Segment Start: Records for the exercise

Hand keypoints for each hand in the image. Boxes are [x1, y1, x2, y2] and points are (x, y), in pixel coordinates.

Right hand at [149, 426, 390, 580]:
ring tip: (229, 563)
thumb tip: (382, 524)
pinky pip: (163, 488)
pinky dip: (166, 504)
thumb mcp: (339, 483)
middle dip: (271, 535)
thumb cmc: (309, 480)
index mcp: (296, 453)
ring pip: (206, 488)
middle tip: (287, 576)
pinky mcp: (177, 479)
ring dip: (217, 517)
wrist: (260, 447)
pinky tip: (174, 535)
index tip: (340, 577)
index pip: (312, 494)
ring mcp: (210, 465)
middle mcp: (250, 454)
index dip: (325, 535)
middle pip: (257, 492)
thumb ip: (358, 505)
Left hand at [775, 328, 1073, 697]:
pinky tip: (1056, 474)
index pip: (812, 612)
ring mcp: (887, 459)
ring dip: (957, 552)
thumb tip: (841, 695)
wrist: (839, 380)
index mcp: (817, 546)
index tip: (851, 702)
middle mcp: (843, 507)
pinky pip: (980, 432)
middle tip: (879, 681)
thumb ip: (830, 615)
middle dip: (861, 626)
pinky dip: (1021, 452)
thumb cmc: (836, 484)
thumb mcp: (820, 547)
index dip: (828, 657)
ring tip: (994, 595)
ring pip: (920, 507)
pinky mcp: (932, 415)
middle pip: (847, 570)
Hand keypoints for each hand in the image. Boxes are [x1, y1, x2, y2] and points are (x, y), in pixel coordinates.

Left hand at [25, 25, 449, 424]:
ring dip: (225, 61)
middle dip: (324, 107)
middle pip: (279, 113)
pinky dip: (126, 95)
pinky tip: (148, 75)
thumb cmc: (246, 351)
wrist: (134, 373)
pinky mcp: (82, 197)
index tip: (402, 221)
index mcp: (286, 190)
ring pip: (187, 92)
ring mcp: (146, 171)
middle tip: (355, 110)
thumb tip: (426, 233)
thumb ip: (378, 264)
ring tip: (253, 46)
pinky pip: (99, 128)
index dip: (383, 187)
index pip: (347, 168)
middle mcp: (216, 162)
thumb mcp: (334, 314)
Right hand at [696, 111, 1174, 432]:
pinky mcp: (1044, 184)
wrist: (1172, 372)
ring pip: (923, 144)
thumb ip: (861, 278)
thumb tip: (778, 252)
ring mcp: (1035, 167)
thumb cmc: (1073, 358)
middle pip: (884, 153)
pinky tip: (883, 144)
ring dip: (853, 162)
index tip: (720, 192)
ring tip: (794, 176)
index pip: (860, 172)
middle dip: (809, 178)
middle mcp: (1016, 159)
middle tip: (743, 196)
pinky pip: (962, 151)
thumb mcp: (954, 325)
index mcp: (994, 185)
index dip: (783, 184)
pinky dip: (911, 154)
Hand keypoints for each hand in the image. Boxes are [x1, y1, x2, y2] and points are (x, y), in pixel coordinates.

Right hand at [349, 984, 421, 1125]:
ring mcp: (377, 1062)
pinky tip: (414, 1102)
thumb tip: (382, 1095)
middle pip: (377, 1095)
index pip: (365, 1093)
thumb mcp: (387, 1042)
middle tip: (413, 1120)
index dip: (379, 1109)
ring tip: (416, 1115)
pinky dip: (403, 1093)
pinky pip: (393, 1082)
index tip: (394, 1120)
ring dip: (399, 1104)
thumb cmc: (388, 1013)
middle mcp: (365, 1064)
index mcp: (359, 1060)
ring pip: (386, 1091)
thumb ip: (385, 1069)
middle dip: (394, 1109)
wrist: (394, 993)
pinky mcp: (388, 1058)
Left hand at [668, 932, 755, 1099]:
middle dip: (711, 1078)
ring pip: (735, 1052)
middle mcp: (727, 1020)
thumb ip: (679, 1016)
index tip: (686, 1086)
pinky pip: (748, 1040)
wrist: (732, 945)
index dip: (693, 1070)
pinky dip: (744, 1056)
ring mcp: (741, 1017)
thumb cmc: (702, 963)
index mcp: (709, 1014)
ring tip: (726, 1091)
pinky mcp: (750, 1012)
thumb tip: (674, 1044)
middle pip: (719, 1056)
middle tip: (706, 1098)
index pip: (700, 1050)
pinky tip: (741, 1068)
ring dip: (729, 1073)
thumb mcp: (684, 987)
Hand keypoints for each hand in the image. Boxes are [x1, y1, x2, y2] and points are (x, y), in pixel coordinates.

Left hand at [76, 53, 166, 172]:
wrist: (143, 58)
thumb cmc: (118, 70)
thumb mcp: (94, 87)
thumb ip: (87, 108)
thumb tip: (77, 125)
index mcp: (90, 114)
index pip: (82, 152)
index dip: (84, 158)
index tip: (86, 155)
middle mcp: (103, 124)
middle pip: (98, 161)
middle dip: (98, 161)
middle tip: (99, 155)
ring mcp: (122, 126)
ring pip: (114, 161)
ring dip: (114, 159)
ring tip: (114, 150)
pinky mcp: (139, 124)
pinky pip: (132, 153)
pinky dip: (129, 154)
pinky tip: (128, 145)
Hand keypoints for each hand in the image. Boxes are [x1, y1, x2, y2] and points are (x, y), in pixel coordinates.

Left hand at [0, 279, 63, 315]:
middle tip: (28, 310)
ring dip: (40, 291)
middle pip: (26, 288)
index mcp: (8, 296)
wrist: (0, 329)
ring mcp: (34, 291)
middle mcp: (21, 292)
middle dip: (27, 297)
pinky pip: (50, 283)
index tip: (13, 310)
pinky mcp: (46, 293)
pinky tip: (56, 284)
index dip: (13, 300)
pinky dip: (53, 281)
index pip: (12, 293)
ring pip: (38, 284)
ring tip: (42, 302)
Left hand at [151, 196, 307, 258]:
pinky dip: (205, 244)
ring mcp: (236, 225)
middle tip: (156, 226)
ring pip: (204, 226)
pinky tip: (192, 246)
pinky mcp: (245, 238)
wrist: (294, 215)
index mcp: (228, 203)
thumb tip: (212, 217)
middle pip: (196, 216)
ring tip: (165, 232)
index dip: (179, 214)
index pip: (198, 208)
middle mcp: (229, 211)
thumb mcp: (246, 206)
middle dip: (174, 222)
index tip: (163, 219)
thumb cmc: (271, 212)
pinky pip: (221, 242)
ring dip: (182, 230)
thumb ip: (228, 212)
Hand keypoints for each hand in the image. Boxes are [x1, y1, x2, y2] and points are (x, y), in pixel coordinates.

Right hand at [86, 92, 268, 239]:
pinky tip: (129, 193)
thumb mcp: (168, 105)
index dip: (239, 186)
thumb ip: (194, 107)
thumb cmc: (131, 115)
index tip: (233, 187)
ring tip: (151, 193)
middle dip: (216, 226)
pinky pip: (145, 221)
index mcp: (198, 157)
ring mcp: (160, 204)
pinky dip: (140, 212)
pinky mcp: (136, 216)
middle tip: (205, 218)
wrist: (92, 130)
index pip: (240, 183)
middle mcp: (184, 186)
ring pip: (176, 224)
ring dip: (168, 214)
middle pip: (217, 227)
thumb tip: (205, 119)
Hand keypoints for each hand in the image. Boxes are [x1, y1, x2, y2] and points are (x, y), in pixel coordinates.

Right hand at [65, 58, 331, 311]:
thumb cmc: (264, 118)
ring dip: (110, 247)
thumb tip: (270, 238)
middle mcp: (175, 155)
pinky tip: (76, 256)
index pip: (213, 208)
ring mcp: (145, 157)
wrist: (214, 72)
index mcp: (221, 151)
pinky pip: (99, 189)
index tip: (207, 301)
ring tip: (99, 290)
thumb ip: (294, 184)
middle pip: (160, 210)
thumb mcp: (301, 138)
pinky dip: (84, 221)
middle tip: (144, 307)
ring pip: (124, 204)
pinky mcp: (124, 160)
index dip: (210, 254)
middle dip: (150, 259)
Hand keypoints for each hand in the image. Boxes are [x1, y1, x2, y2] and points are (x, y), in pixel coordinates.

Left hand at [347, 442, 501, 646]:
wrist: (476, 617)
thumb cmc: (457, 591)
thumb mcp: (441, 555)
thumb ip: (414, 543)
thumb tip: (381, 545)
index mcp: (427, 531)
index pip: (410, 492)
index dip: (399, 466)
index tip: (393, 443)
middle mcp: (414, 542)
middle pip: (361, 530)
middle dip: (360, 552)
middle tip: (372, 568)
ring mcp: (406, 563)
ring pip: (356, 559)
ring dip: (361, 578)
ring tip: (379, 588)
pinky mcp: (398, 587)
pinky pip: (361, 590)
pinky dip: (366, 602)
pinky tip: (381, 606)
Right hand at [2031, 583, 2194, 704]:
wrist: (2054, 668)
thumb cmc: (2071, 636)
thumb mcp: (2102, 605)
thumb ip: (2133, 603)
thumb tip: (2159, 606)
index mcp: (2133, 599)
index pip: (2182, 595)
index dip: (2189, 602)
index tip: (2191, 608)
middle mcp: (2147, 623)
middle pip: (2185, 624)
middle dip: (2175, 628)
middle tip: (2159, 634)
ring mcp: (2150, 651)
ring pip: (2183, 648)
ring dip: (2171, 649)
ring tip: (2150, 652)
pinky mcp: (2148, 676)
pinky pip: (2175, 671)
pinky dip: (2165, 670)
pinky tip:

Segment End: Records for the exercise

__What is expected__:
Up to and including the line that contains "ring pip: (206, 488)", output the records above exactly, beginning with their first line.

__Task response__:
Hand keypoints for each hand in the image. Boxes are [x1, y1, x2, y2] and points are (x, y), in pixel coordinates.

Right hand at [149, 426, 390, 580]:
ring tip: (229, 563)
thumb tip: (382, 524)
pinky pip: (163, 488)
pinky dip: (166, 504)
thumb mcp: (339, 483)
middle dip: (271, 535)
thumb cmc: (309, 480)
index mcp: (296, 453)
ring pip: (206, 488)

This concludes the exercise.